(Data entries)
════════════════

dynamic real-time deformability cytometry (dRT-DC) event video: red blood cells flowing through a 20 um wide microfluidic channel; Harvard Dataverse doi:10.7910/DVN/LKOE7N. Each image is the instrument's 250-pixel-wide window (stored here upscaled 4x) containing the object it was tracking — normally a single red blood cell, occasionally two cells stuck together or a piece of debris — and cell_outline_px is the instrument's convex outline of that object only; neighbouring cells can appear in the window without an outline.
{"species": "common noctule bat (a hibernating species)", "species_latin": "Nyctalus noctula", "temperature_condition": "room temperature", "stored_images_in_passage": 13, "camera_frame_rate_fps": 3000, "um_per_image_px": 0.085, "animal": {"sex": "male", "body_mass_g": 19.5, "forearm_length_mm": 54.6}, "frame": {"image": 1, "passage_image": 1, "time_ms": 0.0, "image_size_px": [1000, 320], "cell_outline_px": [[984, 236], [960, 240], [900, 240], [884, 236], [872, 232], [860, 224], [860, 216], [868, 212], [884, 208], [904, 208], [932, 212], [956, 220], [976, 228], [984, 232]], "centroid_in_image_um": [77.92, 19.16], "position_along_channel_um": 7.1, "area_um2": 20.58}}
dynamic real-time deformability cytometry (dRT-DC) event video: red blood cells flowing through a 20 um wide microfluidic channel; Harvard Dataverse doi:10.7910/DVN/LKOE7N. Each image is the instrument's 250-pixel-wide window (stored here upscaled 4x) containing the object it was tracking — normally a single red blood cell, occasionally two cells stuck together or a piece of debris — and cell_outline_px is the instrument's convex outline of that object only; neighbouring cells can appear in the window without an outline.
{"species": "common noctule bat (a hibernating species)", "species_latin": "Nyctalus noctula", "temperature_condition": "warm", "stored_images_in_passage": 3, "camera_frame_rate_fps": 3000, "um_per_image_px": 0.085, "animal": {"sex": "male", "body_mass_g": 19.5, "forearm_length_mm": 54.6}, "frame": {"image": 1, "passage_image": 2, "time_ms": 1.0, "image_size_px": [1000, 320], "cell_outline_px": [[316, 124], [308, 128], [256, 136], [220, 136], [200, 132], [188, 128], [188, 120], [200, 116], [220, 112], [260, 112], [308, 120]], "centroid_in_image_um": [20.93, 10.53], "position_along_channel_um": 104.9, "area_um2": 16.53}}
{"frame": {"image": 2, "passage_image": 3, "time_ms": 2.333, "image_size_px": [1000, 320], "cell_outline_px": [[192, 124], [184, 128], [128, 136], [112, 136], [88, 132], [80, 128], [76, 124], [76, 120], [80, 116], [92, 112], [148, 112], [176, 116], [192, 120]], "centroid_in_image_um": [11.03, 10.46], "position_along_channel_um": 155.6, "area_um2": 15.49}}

════════════════

Print all of the entries again, exactly as written.

dynamic real-time deformability cytometry (dRT-DC) event video: red blood cells flowing through a 20 um wide microfluidic channel; Harvard Dataverse doi:10.7910/DVN/LKOE7N. Each image is the instrument's 250-pixel-wide window (stored here upscaled 4x) containing the object it was tracking — normally a single red blood cell, occasionally two cells stuck together or a piece of debris — and cell_outline_px is the instrument's convex outline of that object only; neighbouring cells can appear in the window without an outline.
{"species": "common noctule bat (a hibernating species)", "species_latin": "Nyctalus noctula", "temperature_condition": "room temperature", "stored_images_in_passage": 13, "camera_frame_rate_fps": 3000, "um_per_image_px": 0.085, "animal": {"sex": "male", "body_mass_g": 19.5, "forearm_length_mm": 54.6}, "frame": {"image": 1, "passage_image": 1, "time_ms": 0.0, "image_size_px": [1000, 320], "cell_outline_px": [[984, 236], [960, 240], [900, 240], [884, 236], [872, 232], [860, 224], [860, 216], [868, 212], [884, 208], [904, 208], [932, 212], [956, 220], [976, 228], [984, 232]], "centroid_in_image_um": [77.92, 19.16], "position_along_channel_um": 7.1, "area_um2": 20.58}}
dynamic real-time deformability cytometry (dRT-DC) event video: red blood cells flowing through a 20 um wide microfluidic channel; Harvard Dataverse doi:10.7910/DVN/LKOE7N. Each image is the instrument's 250-pixel-wide window (stored here upscaled 4x) containing the object it was tracking — normally a single red blood cell, occasionally two cells stuck together or a piece of debris — and cell_outline_px is the instrument's convex outline of that object only; neighbouring cells can appear in the window without an outline.
{"species": "common noctule bat (a hibernating species)", "species_latin": "Nyctalus noctula", "temperature_condition": "warm", "stored_images_in_passage": 3, "camera_frame_rate_fps": 3000, "um_per_image_px": 0.085, "animal": {"sex": "male", "body_mass_g": 19.5, "forearm_length_mm": 54.6}, "frame": {"image": 1, "passage_image": 2, "time_ms": 1.0, "image_size_px": [1000, 320], "cell_outline_px": [[316, 124], [308, 128], [256, 136], [220, 136], [200, 132], [188, 128], [188, 120], [200, 116], [220, 112], [260, 112], [308, 120]], "centroid_in_image_um": [20.93, 10.53], "position_along_channel_um": 104.9, "area_um2": 16.53}}
{"frame": {"image": 2, "passage_image": 3, "time_ms": 2.333, "image_size_px": [1000, 320], "cell_outline_px": [[192, 124], [184, 128], [128, 136], [112, 136], [88, 132], [80, 128], [76, 124], [76, 120], [80, 116], [92, 112], [148, 112], [176, 116], [192, 120]], "centroid_in_image_um": [11.03, 10.46], "position_along_channel_um": 155.6, "area_um2": 15.49}}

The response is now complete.